The day she’d walked away from her loved ones had been the worst day of her life—until today. She pinched her eyes closed, remembering their stunned faces. The pain and anguish. And the anger. Who could blame them? She certainly couldn’t. She blamed herself, though. She had no choice.
Yes. Today was officially the worst day, and the former was a helluva bad day to knock out of contention.
Her bedroom had a bathroom—well stocked with first aid supplies—like any good safe house. What the hell were Roman and Cash doing running around with guns and slipping into safe houses? Her mind raced. A million maybes skittered through her thoughts. Did they wonder the same about her?
Both men had Popeyed out since she’d last seen them. They were massive. Different builds, but no question, given her run-in with Cash’s arms, they’d taken their passion for working out to a whole new level. Roman was stocky and square, broad top to bottom. Cash had some lank to him. Long legs, powerful chest. His chest had been sinful before, but now it was downright deadly.
> She shook away the thought of Cash. No need to hopscotch down memory lane. Her cuts needed tending, and daydreaming wouldn’t stave off infection. She cleaned them, dousing each raw mark in hydrogen peroxide. A smear of antibacterial ointment and she’d be okay.

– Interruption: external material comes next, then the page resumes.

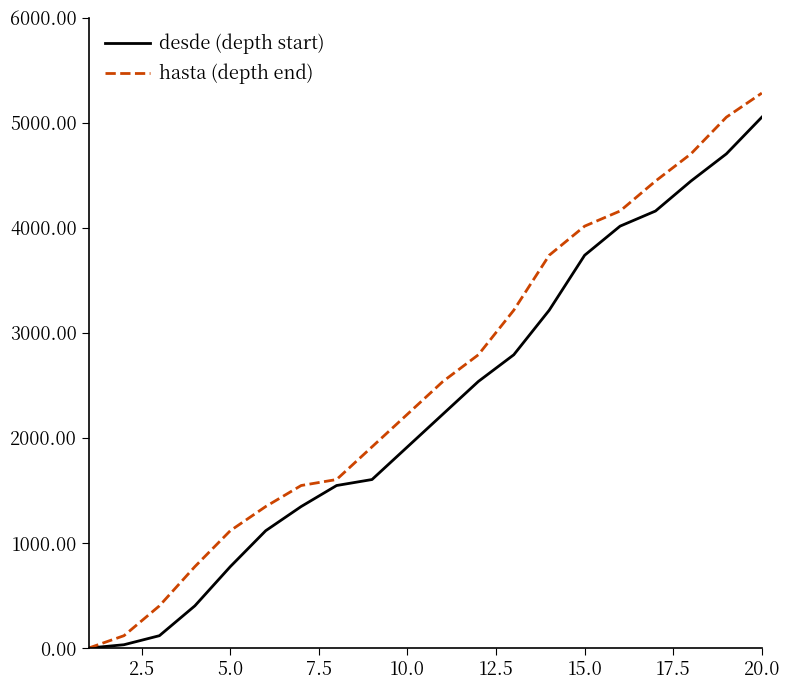

True or false: desde (depth start) has more than 1 interior local peaks.

False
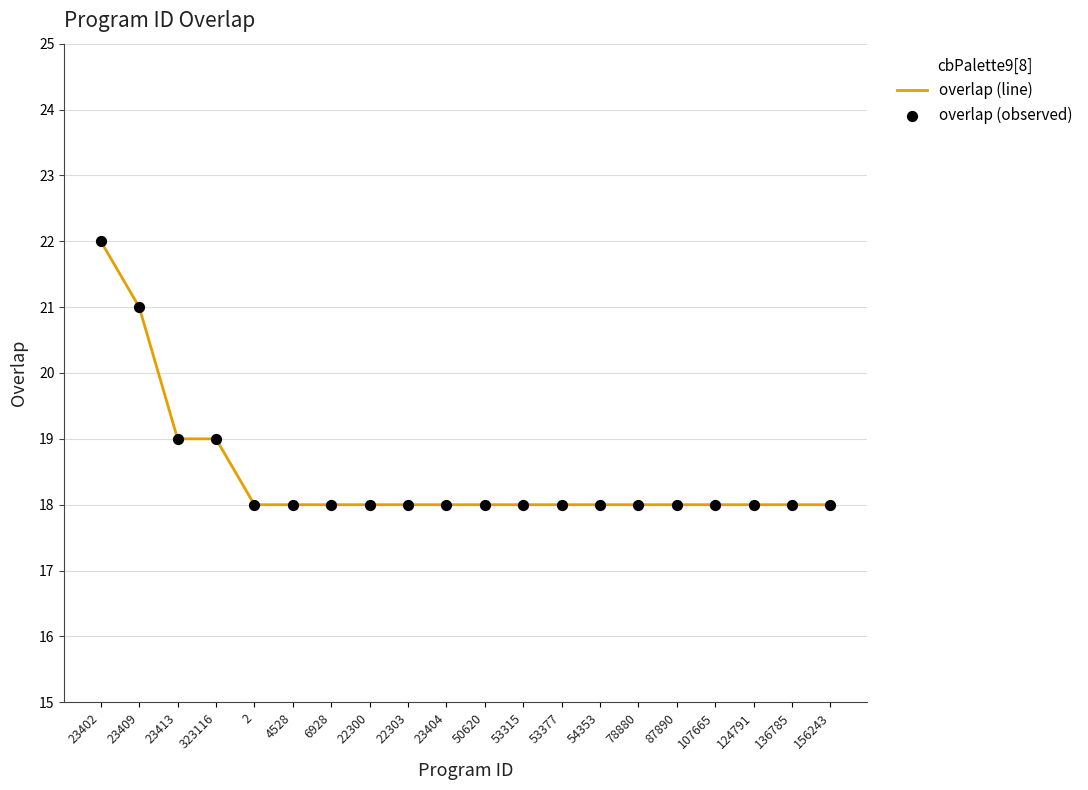

Which has a higher value, 124791 or 23409?

23409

Her elbow was another story. She’d have to wrap and sling it. Immobilization was key to recovery, but showing a blatant sign of weakness to three men who saw her as theirs to protect wouldn’t work.
Another beautiful dress ruined. The wardrobe was a serious perk of her job, but the dresses never made it home. She’d known this one was headed for the dumpster when she’d wedged herself out the window. But damned if she hadn’t hoped she was wrong, somehow. Nope. It was just a stupid dress anyway. But it felt like the only thing she could focus on without curling up into a crying ball.

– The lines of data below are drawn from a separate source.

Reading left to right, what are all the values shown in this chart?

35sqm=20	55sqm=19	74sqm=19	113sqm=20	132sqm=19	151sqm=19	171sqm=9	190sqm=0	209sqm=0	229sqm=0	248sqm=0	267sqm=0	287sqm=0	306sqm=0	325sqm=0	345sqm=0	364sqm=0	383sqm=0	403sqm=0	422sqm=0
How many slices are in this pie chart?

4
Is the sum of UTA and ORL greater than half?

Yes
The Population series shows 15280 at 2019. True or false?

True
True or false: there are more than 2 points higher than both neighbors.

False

A soft knock on her door stole her breath. Having no idea what to say or how to explain, she didn’t move to answer it. The handle turned, and it slipped open. Cash stuck his beautiful head of blond hair—shower damp and face free of camouflage face paint—into the room. He looked older and harder. Tanner. Maybe a few lines around his eyes. The baby face was gone, replaced by something chiseled.
He held out a phone like it was a pass code and he was requesting entry. She nodded. As he stepped in, he held up his other hand. Clothes as another offering.
“Phone. T-shirt. Pants. Figured you needed to change.” He sounded as unsure as she felt.
The air was heavy and the room much smaller than she’d realized. His eyes pierced straight to her soul, squeezing the soft part she’d tried so hard to hide. Nicola nodded again. “Can I have the phone?”
“You can have the phone and the clothes.” He placed the items down on the dresser but didn’t move.
“All right. Thanks.” He took up half the room as he waited, expectedly, for something from her. “If you’ll excuse me.”